=== EXERCISE DIRECTIONS ===
Give again only what runs from the line with "美國媒體《內幕新聞》(Insider" to the final line of the entries below, exactly as written and without pictures.
[Start of Attachment]
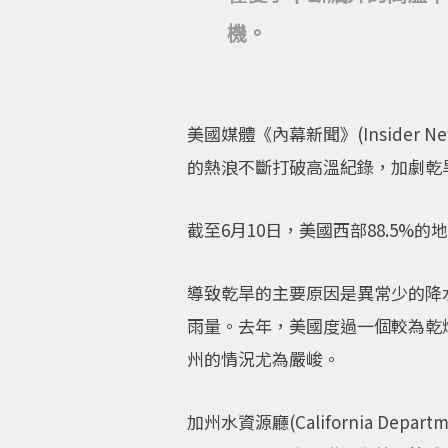
機。
美國媒體《內幕新聞》(Insider
的熱浪不斷打破高溫紀錄，加劇乾
截至6月10日，美國西部88.5%
導致乾旱的主要原因是異常少的降
雨量。去年，美國度過一個較為乾
州的情況尤為嚴峻。
加州水資源廳(California Dep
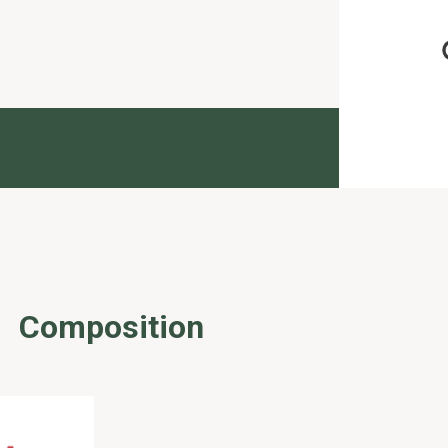
Composition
[End of Attachment]
=== REPLY ===
美國媒體《內幕新聞》(Insider
的熱浪不斷打破高溫紀錄，加劇乾
截至6月10日，美國西部88.5%
導致乾旱的主要原因是異常少的降
雨量。去年，美國度過一個較為乾
州的情況尤為嚴峻。
加州水資源廳(California Dep
Composition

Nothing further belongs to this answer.